Very good video that explains the historical reasons for the high density urban cores in European cities as against the low density cores and sprawls in American cities. Despite its skyscrapers, the urban sprawl makes New York only half as dense as Paris!
And this is a fascinating article on jobs accessibility maps, developed by the University of Minnesota's Accessibility Observatory, which chart how far you can travel on a transportation network in different times of the day from different locations in a city and the numbers of jobs within that travel zone. The map is constructed with three different datasets - public transit maps and timings, OpenStreetMap data on pedestrian routes and walking times, and census data on job counts in areas.
The map below captures the change in accessibility to jobs, during the 7-9 AM peak morning commute window, between 2010 and 2013. The dark green areas have access to 100% more jobs in 2013 than 2010. The yellow arrow points to a region where bus frequency was significantly increased along a particular line. The red arrow highlights a corridor with a new BRT line, with major improvements to job access right around a single station.

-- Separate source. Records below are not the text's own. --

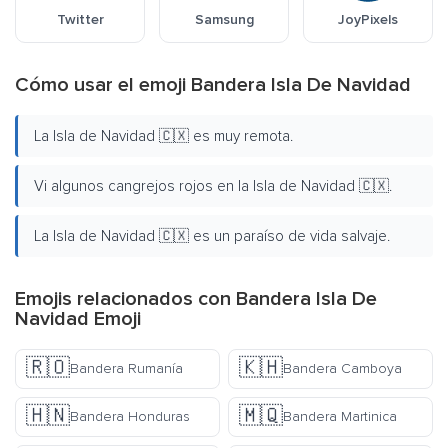
Twitter
Samsung
JoyPixels
Cómo usar el emoji Bandera Isla De Navidad
La Isla de Navidad 🇨🇽 es muy remota.
Vi algunos cangrejos rojos en la Isla de Navidad 🇨🇽.
La Isla de Navidad 🇨🇽 es un paraíso de vida salvaje.
Emojis relacionados con Bandera Isla De
Navidad Emoji
🇷🇴
🇰🇭
Bandera Rumanía
Bandera Camboya
🇭🇳
🇲🇶
Bandera Honduras
Bandera Martinica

This is an extremely powerful tool for decision-support on planning public transit routes and urban transport infrastructure. Unfortunately, for cities in developing countries, the challenge is with the availability of good underlying data. In this case, very few cities have information about area-wise jobs data or its changes.
But the emergence of innovative business models that incentivise private entities to collect such data does not look a very unrealistic prospect.